— Information given —
****************

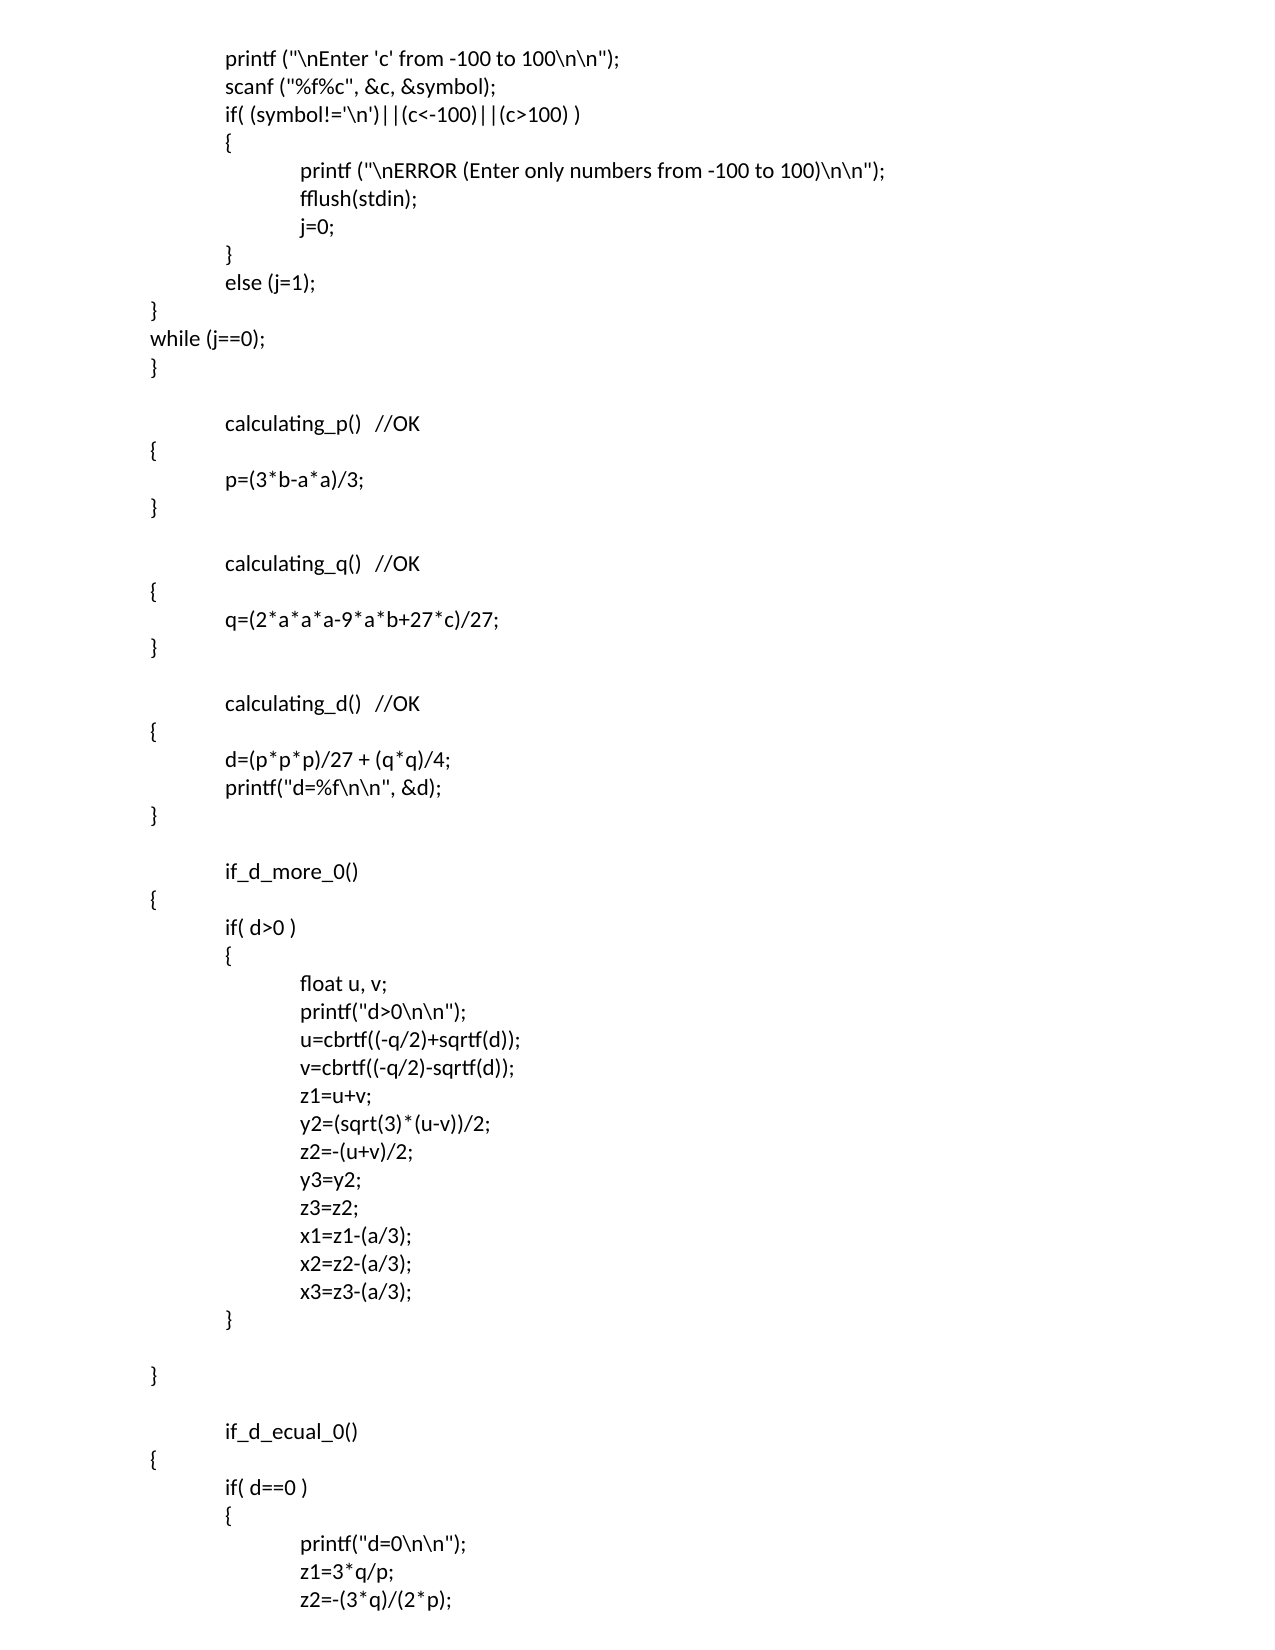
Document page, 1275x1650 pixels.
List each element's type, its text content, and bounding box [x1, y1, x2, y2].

text printf ("\nEnter 'c' from -100 to 100\n\n"); [150, 44, 1125, 72]
text else (j=1); [150, 268, 1125, 297]
text j=0; [150, 212, 1125, 241]
text q=(2*a*a*a-9*a*b+27*c)/27; [150, 605, 1125, 633]
text y2=(sqrt(3)*(u-v))/2; [150, 1109, 1125, 1137]
text x2=z2-(a/3); [150, 1249, 1125, 1277]
text x1=z1-(a/3); [150, 1221, 1125, 1249]
text while (j==0); [150, 324, 1125, 353]
text if( (symbol!='\n')||(c<-100)||(c>100) ) [150, 100, 1125, 128]
text d=(p*p*p)/27 + (q*q)/4; [150, 745, 1125, 773]
text if_d_ecual_0() [150, 1417, 1125, 1445]
text z1=u+v; [150, 1081, 1125, 1109]
text } [150, 1305, 1125, 1333]
text { [150, 1501, 1125, 1529]
text v=cbrtf((-q/2)-sqrtf(d)); [150, 1053, 1125, 1081]
text calculating_q() //OK [150, 549, 1125, 577]
text { [150, 941, 1125, 969]
text { [150, 1445, 1125, 1473]
text x3=z3-(a/3); [150, 1277, 1125, 1305]
text } [150, 801, 1125, 829]
text { [150, 885, 1125, 913]
text } [150, 493, 1125, 521]
text printf("d=0\n\n"); [150, 1529, 1125, 1557]
text } [150, 353, 1125, 381]
text } [150, 1361, 1125, 1389]
text float u, v; [150, 969, 1125, 997]
text { [150, 128, 1125, 156]
text z2=-(u+v)/2; [150, 1137, 1125, 1165]
text calculating_p() //OK [150, 409, 1125, 437]
text u=cbrtf((-q/2)+sqrtf(d)); [150, 1025, 1125, 1053]
text { [150, 717, 1125, 745]
text z1=3*q/p; [150, 1557, 1125, 1586]
text z2=-(3*q)/(2*p); [150, 1586, 1125, 1613]
text if( d==0 ) [150, 1473, 1125, 1501]
text if( d>0 ) [150, 913, 1125, 941]
text printf("d=%f\n\n", &d); [150, 773, 1125, 801]
text printf("d>0\n\n"); [150, 997, 1125, 1025]
text { [150, 437, 1125, 465]
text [150, 156, 1125, 184]
text } [150, 241, 1125, 268]
text { [150, 577, 1125, 605]
text } [150, 297, 1125, 324]
text y3=y2; [150, 1165, 1125, 1193]
text scanf ("%f%c", &c, &symbol); [150, 72, 1125, 100]
text calculating_d() //OK [150, 689, 1125, 717]
text if_d_more_0() [150, 857, 1125, 885]
text p=(3*b-a*a)/3; [150, 465, 1125, 493]
text fflush(stdin); [150, 184, 1125, 212]
text z3=z2; [150, 1193, 1125, 1221]
text } [150, 633, 1125, 661]
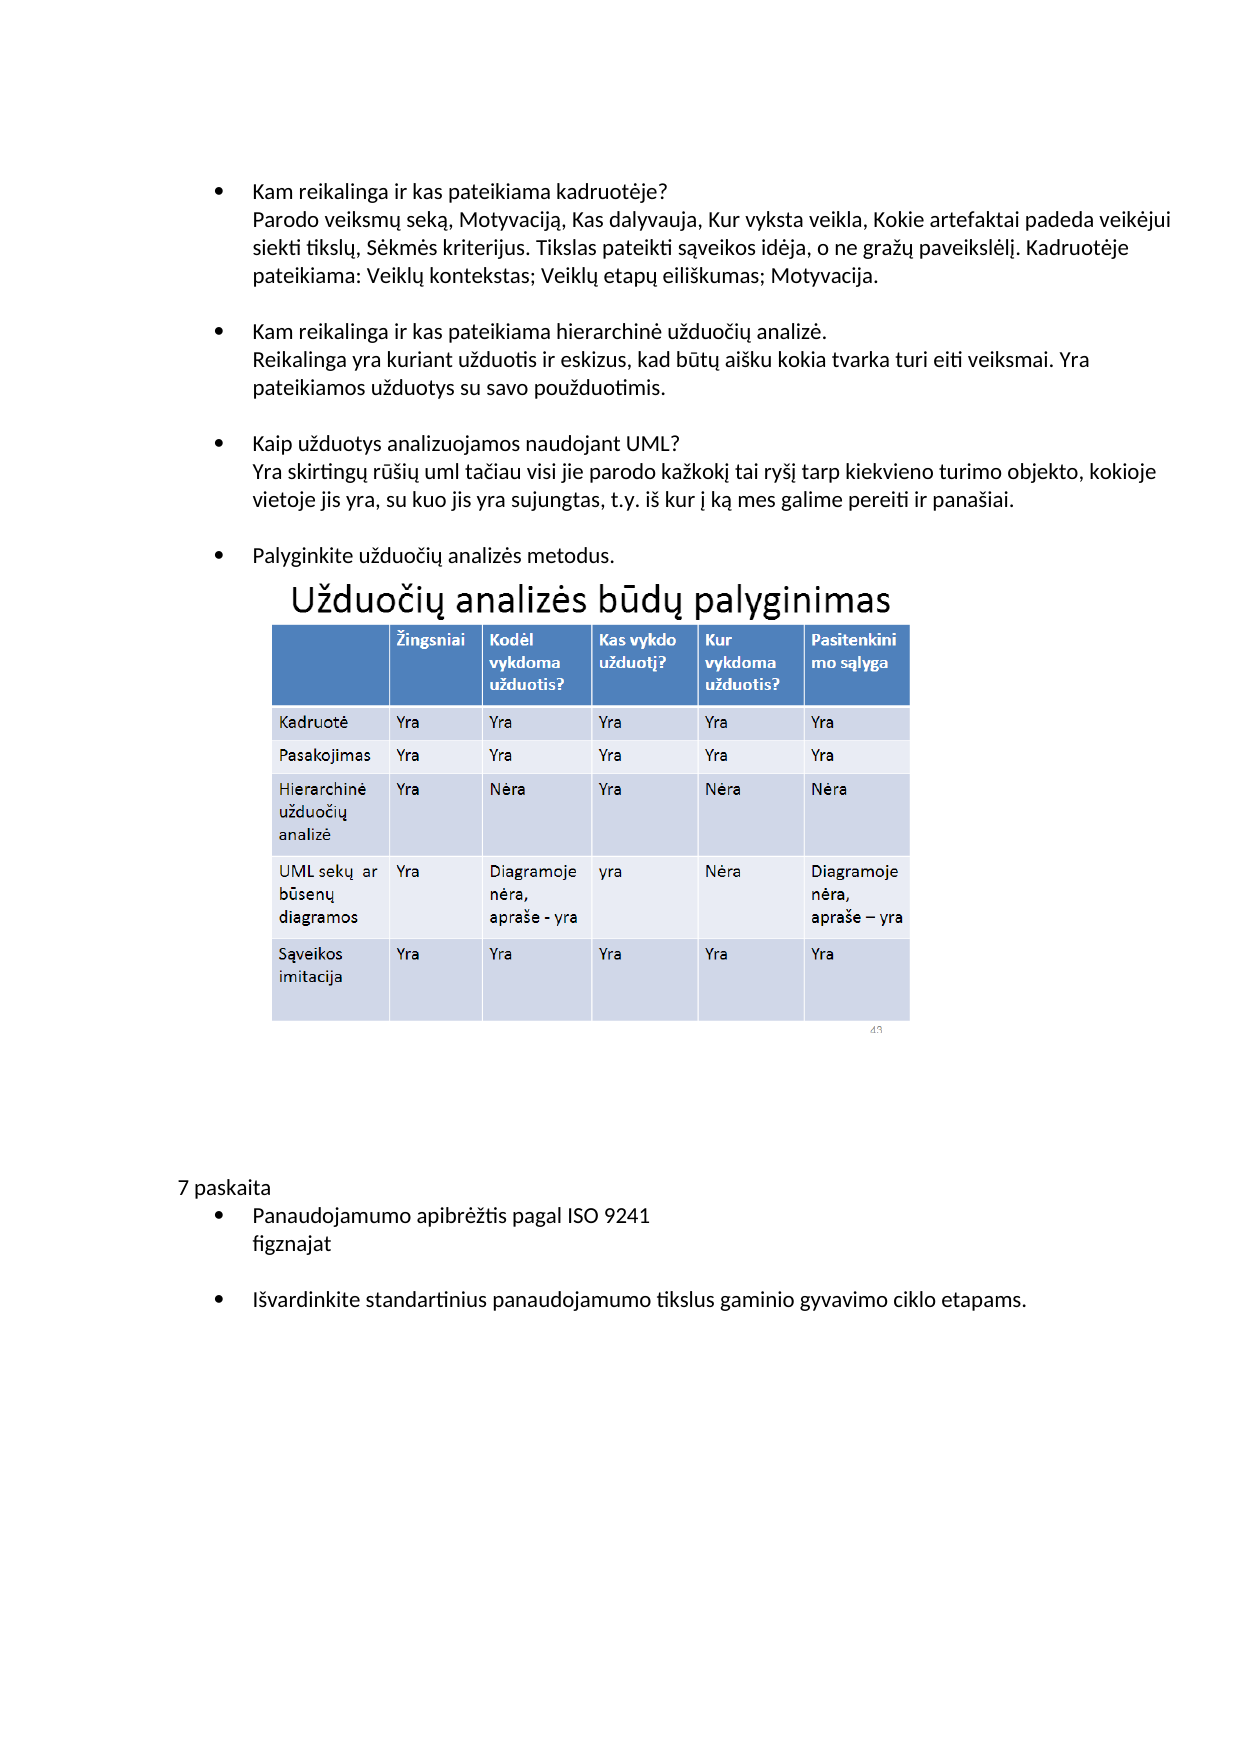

****************

— Required work —
Output the entries verbatim but drop the images.

— Solution below —
Document page, 1275x1650 pixels.
List each element's type, its text content, and bounding box [x1, y1, x2, y2].

text printf ("\nEnter 'c' from -100 to 100\n\n"); [150, 44, 1125, 72]
text else (j=1); [150, 268, 1125, 297]
text j=0; [150, 212, 1125, 241]
text q=(2*a*a*a-9*a*b+27*c)/27; [150, 605, 1125, 633]
text y2=(sqrt(3)*(u-v))/2; [150, 1109, 1125, 1137]
text x2=z2-(a/3); [150, 1249, 1125, 1277]
text x1=z1-(a/3); [150, 1221, 1125, 1249]
text while (j==0); [150, 324, 1125, 353]
text if( (symbol!='\n')||(c<-100)||(c>100) ) [150, 100, 1125, 128]
text d=(p*p*p)/27 + (q*q)/4; [150, 745, 1125, 773]
text if_d_ecual_0() [150, 1417, 1125, 1445]
text z1=u+v; [150, 1081, 1125, 1109]
text } [150, 1305, 1125, 1333]
text { [150, 1501, 1125, 1529]
text v=cbrtf((-q/2)-sqrtf(d)); [150, 1053, 1125, 1081]
text calculating_q() //OK [150, 549, 1125, 577]
text { [150, 941, 1125, 969]
text { [150, 1445, 1125, 1473]
text x3=z3-(a/3); [150, 1277, 1125, 1305]
text } [150, 801, 1125, 829]
text { [150, 885, 1125, 913]
text } [150, 493, 1125, 521]
text printf("d=0\n\n"); [150, 1529, 1125, 1557]
text } [150, 353, 1125, 381]
text } [150, 1361, 1125, 1389]
text float u, v; [150, 969, 1125, 997]
text { [150, 128, 1125, 156]
text z2=-(u+v)/2; [150, 1137, 1125, 1165]
text calculating_p() //OK [150, 409, 1125, 437]
text u=cbrtf((-q/2)+sqrtf(d)); [150, 1025, 1125, 1053]
text { [150, 717, 1125, 745]
text z1=3*q/p; [150, 1557, 1125, 1586]
text z2=-(3*q)/(2*p); [150, 1586, 1125, 1613]
text if( d==0 ) [150, 1473, 1125, 1501]
text if( d>0 ) [150, 913, 1125, 941]
text printf("d=%f\n\n", &d); [150, 773, 1125, 801]
text printf("d>0\n\n"); [150, 997, 1125, 1025]
text { [150, 437, 1125, 465]
text [150, 156, 1125, 184]
text } [150, 241, 1125, 268]
text { [150, 577, 1125, 605]
text } [150, 297, 1125, 324]
text y3=y2; [150, 1165, 1125, 1193]
text scanf ("%f%c", &c, &symbol); [150, 72, 1125, 100]
text calculating_d() //OK [150, 689, 1125, 717]
text if_d_more_0() [150, 857, 1125, 885]
text p=(3*b-a*a)/3; [150, 465, 1125, 493]
text fflush(stdin); [150, 184, 1125, 212]
text z3=z2; [150, 1193, 1125, 1221]
text } [150, 633, 1125, 661]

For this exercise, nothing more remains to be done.